## Problem description:
In the data that follows, find each line containing "letter" and copy it.
###
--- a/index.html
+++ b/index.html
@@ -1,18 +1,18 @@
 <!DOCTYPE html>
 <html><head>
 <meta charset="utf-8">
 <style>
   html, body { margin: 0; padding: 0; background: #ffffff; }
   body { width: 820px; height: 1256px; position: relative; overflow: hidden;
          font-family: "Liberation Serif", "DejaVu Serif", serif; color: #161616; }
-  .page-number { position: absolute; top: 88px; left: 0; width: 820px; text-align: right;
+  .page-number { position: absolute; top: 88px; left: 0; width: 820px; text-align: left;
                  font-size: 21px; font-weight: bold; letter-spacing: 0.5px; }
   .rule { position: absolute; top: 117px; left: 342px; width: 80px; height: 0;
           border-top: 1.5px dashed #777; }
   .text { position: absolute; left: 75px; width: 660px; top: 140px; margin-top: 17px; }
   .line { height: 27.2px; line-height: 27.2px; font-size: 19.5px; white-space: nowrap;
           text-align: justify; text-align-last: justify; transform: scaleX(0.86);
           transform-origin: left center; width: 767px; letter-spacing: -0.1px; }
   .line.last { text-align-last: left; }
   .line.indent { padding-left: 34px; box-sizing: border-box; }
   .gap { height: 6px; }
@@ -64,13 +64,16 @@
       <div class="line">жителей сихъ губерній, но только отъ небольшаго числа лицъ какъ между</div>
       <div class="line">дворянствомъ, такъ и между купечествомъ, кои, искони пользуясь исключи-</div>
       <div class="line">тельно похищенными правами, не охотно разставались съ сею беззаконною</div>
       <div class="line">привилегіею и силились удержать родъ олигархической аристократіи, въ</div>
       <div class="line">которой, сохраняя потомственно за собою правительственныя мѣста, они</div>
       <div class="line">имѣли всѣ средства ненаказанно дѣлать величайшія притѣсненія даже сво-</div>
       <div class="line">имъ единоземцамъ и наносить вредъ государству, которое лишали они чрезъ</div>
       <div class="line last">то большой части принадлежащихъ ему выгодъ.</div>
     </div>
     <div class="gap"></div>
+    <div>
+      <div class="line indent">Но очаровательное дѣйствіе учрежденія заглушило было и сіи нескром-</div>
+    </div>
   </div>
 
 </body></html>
###
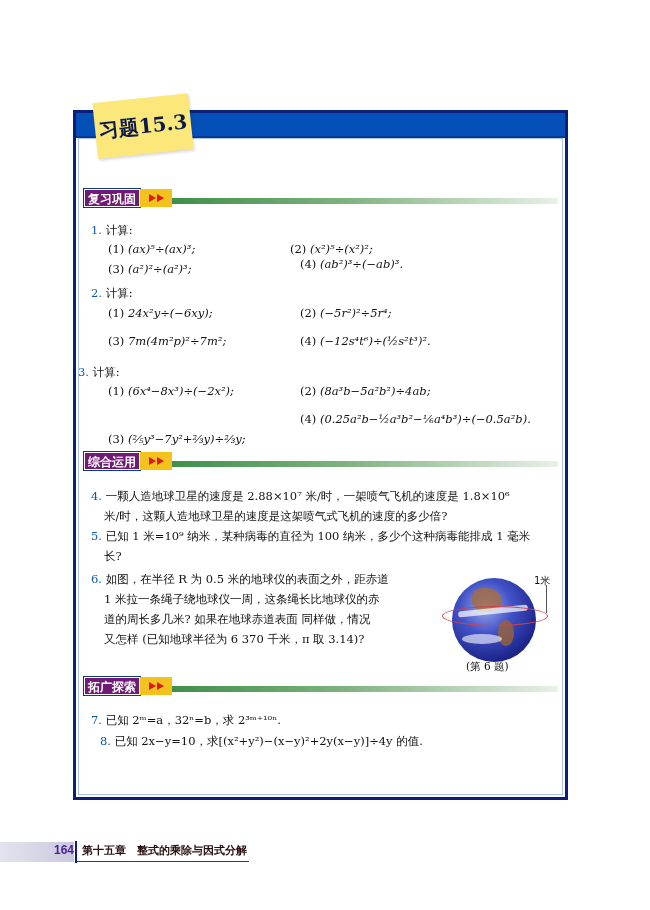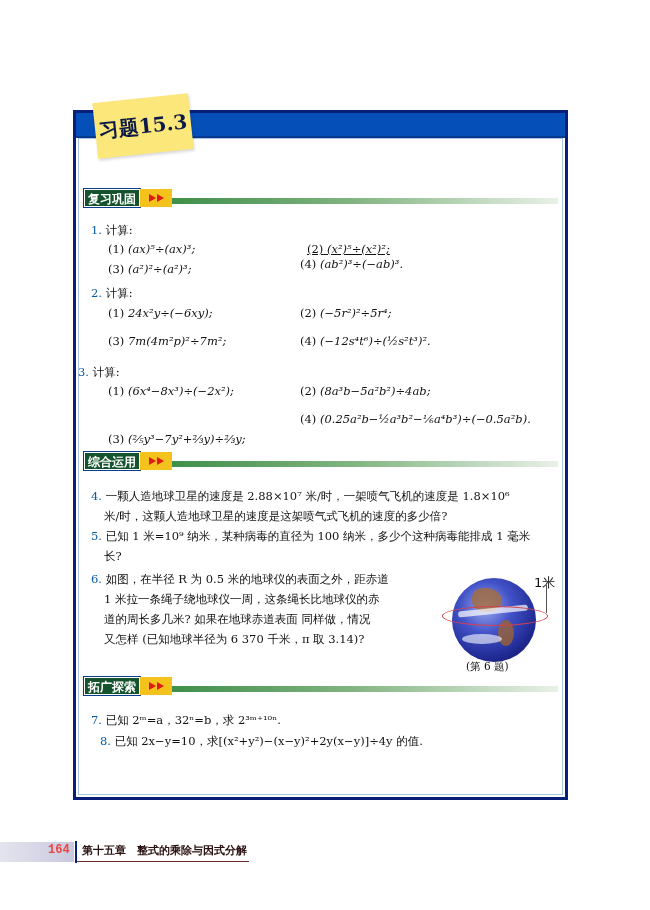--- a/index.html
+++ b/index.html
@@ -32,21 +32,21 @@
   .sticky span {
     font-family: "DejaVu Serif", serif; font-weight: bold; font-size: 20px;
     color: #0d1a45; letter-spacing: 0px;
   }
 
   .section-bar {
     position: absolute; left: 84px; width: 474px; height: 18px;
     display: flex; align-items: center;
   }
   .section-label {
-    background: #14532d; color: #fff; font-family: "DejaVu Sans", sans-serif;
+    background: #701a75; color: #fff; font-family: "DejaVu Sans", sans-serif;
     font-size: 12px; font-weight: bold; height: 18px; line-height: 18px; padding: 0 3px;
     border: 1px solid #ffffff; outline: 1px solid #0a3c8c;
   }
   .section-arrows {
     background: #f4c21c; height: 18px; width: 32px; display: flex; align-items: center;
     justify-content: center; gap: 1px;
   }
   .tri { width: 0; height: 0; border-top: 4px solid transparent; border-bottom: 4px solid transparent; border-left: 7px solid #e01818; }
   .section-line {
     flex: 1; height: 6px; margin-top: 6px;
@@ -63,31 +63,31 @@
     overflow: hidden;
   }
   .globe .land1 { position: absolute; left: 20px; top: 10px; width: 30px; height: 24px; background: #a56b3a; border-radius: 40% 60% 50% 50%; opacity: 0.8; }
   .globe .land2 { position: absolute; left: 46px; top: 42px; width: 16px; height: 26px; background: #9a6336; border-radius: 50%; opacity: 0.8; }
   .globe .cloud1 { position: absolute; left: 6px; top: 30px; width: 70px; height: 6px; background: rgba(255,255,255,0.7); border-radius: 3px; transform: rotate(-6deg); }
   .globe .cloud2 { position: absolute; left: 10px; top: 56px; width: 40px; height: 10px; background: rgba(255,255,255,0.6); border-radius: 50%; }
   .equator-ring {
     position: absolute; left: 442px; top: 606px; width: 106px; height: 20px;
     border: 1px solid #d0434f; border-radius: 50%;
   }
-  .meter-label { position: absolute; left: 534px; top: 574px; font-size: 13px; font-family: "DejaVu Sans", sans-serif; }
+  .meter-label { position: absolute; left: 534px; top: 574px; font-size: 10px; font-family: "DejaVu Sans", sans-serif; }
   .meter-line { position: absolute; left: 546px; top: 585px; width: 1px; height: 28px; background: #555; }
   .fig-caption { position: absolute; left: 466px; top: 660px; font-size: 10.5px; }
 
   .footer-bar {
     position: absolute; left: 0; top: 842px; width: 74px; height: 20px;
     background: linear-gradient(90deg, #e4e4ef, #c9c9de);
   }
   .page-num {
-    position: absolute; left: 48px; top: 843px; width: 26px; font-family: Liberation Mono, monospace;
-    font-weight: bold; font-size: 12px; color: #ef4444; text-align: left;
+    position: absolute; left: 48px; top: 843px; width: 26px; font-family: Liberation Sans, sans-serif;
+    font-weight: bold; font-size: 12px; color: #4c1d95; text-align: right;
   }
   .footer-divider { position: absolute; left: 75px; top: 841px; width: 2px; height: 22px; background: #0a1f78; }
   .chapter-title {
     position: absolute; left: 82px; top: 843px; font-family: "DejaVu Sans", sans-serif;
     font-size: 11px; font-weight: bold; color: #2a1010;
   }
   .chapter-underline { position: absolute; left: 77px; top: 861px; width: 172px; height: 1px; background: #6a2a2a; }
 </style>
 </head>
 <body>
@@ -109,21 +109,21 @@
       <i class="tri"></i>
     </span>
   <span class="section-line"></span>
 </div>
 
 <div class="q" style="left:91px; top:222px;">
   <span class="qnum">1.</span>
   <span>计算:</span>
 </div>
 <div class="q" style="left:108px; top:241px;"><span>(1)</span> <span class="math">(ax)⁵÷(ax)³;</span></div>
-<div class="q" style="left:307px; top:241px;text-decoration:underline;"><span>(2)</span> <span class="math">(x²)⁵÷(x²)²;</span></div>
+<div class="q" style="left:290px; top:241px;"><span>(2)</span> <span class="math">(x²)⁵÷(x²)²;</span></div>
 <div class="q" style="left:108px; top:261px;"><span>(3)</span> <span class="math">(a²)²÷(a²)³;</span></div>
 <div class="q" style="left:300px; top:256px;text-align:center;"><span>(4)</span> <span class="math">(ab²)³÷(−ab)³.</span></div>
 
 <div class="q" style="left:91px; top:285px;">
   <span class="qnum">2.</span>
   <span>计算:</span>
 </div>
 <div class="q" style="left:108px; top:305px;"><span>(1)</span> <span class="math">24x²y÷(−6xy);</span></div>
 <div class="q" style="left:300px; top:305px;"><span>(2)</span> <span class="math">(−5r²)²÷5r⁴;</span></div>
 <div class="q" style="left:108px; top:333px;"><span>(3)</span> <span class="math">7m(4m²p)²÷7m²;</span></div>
###
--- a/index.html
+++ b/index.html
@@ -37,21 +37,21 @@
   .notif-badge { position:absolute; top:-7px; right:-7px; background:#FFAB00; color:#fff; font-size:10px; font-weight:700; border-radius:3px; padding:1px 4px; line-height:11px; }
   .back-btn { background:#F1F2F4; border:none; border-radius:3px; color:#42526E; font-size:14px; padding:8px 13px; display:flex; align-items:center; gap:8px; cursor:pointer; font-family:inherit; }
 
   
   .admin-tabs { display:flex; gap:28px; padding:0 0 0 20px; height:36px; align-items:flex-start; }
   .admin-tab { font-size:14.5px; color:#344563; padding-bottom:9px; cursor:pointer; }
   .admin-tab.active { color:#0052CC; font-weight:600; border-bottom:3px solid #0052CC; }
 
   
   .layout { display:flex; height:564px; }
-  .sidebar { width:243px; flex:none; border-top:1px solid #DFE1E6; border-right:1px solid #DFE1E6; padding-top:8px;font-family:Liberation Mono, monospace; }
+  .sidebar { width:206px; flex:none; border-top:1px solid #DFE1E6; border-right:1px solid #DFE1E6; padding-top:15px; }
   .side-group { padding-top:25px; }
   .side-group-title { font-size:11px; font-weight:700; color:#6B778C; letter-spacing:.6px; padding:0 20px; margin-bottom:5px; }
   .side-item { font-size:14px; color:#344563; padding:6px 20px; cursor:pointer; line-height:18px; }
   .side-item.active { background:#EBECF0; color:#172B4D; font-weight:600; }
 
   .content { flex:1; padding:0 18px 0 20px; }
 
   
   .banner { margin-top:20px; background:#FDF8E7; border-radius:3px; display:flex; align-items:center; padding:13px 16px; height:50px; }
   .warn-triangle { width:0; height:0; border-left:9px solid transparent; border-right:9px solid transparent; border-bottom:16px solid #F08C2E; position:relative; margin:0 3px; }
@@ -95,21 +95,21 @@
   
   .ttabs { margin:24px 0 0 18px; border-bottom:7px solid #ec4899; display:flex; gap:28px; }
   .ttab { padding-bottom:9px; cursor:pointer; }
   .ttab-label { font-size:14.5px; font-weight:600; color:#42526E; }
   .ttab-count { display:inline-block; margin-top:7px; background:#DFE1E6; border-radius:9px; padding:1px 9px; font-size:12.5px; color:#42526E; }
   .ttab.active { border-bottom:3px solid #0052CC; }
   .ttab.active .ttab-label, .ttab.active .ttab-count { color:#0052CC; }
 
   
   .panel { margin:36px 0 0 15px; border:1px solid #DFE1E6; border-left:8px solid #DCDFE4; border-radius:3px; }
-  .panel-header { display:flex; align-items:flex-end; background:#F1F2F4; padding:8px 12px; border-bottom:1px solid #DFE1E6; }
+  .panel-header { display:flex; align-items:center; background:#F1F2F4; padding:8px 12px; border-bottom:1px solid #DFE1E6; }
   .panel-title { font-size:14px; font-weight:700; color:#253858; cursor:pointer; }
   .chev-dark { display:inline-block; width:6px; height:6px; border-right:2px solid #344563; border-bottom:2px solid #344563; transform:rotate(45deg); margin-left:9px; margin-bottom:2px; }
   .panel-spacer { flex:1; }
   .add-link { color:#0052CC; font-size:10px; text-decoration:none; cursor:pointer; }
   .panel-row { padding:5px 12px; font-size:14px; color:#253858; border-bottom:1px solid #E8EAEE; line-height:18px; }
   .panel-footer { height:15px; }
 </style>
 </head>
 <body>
###
## Result of this exercise:
                  font-size: 21px; font-weight: bold; letter-spacing: 0.5px; }
           transform-origin: left center; width: 767px; letter-spacing: -0.1px; }
     color: #0d1a45; letter-spacing: 0px;
   .side-group-title { font-size:11px; font-weight:700; color:#6B778C; letter-spacing:.6px; padding:0 20px; margin-bottom:5px; }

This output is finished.